Mudanças na Classificação de Risco
As mudanças no Plano São Paulo incluíram novos critérios de tempo de internação e óbitos, levando em consideração o aprendizado da comunidade médica no manejo de pacientes com Covid-19. Apesar do aumento da taxa de ocupação de leitos de UTI em Ribeirão Preto (88,2% segundo o site leitoscovid.org), a cidade permanece na mesma fase. Estabile explica que a capacidade hospitalar da cidade é adequada, mas que o Hospital das Clínicas já solicitou a recriação de leitos, e a cidade opera com 110 leitos a menos do que no ápice da epidemia em atrássto.
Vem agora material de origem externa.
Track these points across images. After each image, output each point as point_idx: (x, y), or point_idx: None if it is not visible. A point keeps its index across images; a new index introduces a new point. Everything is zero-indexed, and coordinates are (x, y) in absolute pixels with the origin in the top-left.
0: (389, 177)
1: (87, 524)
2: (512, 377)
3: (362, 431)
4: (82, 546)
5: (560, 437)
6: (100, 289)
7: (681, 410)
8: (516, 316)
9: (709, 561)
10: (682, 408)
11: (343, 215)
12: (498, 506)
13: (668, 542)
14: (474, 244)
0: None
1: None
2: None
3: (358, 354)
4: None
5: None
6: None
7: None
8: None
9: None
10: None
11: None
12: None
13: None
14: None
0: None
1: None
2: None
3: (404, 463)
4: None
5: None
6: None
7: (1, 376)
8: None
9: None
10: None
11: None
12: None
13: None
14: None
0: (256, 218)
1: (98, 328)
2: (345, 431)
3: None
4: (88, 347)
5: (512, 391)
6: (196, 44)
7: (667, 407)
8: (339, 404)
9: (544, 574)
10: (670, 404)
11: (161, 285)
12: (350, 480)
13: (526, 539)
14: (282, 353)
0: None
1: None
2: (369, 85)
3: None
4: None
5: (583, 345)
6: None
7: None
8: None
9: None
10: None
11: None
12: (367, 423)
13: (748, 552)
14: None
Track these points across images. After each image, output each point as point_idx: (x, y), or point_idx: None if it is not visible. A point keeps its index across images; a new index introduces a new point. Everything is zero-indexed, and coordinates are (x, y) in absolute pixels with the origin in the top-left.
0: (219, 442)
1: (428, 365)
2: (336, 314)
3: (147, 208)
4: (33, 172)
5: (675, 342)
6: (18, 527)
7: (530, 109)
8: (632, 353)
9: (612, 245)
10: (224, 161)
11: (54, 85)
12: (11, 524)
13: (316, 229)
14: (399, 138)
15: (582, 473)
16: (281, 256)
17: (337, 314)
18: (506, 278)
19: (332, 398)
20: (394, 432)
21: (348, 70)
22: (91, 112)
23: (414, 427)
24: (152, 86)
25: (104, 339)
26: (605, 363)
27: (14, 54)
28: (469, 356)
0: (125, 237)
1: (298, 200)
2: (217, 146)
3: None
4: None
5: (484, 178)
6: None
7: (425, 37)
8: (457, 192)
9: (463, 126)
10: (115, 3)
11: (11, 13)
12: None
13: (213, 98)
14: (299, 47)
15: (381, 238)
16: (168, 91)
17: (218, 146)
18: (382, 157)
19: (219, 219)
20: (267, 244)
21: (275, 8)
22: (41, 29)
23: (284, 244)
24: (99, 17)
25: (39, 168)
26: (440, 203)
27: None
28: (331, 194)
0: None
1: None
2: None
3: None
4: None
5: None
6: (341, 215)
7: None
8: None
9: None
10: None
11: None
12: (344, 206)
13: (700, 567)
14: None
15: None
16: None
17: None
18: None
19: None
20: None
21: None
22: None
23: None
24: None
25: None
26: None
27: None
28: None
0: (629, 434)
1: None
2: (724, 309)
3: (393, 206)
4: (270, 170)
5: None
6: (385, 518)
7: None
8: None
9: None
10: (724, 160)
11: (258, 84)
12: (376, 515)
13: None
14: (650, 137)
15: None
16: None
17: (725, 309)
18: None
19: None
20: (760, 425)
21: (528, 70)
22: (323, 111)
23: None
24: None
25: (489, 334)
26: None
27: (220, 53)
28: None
Ele alerta que mitigar a epidemia apenas considerando o estresse hospitalar é equivocado; o foco deve ser na redução da infecção. Manter a cidade na fase atual corre o risco de saturação do sistema de saúde em três semanas, resultando em uma regressão de fase mais severa.
A Necessidade de Regressão de Fase
Embora a transmissão em Ribeirão Preto seja relativamente baixa em comparação com outras regiões do estado, Estabile defende a regressão de fase. Ele argumenta que endurecer as medidas de restrição, comunicação clara com a população e o fechamento de estabelecimentos em horários mais restritos seriam mais eficazes do que uma simples regressão de fase que causaria estresse econômico sem resolver o problema de saúde pública. A permanência na fase laranja se deve, segundo ele, aos dados apresentados ao comitê que possivelmente não incluíram os dois últimos dias de avanço da epidemia.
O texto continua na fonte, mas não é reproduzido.